The province has recorded 102 new cases in the past three days, leading Dr. Bonnie Henry to say Monday (July 20) that the province was at risk of “explosive growth.”
The new cases are from three reporting periods: 51 new cases from Friday to Saturday, 19 cases from Saturday to Sunday and 32 new cases from Sunday to Monday. That brings B.C.’s total number of cases to 3,300, of which 253 are currently active. There are now 16 people in hospital, four of whom are in ICU. None of the new cases are related to Site C, which has led to one case so far.
The province did not report any new deaths over the weekend, keeping the total death toll from the virus at 189. There are currently three outbreaks in health-care settings, two in long-term care and one in acute care.
“Most concerning, in the last week and a half we have seen a growth in our number of cases, particularly in young people,” Henry said. The median age of infection in B.C. so far is 50, while the median age for deaths is 85.
“We’re on the edge that might go up. The number of new cases… is concerning.”

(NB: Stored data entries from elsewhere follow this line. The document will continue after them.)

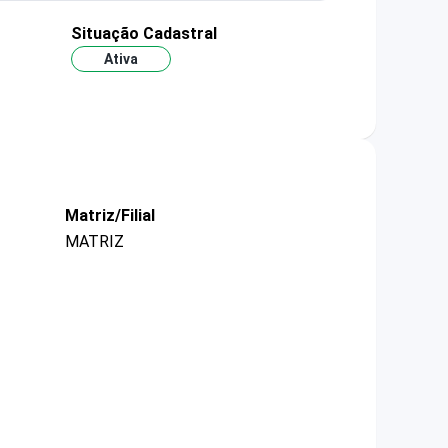
Situação Cadastral
Ativa
Matriz/Filial
MATRIZ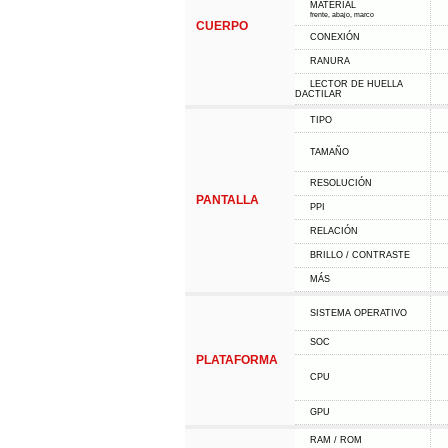
MATERIAL
frente, abajo, marco
CUERPO
CONEXIÓN
RANURA
LECTOR DE HUELLA
DACTILAR
TIPO
TAMAÑO
RESOLUCIÓN
PANTALLA
PPI
RELACIÓN
BRILLO / CONTRASTE
MÁS
SISTEMA OPERATIVO
SOC
PLATAFORMA
CPU
GPU
RAM / ROM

Henry urged British Columbians to remember her refrain of “fewer faces and bigger spaces” even amid the warm weather and their travel plans this summer.
The provincial health officer said about 60 cases have emerged as a result of Kelowna COVID exposures, and health officials have previously said they will meet with Interior Health and local government to discuss plans for the summer.
“They’re often at resorts, or rented properties… can we put in measures to make sure that these types of parties aren’t happening?” Henry said, adding that officials are looking into it.
“We don’t want to be going back and closing things down.”
“The reproductive number is higher than one, and we have to do something about that,” Health Minister Adrian Dix said. The reproductive number is how many new people are infected by someone with COVID-19.
Henry asked anyone who has been near anyone who was exposed to COVID-19 to monitor themselves for symptoms, and if they’re concerned, to get tested – even if they’re not sure if they have symptoms.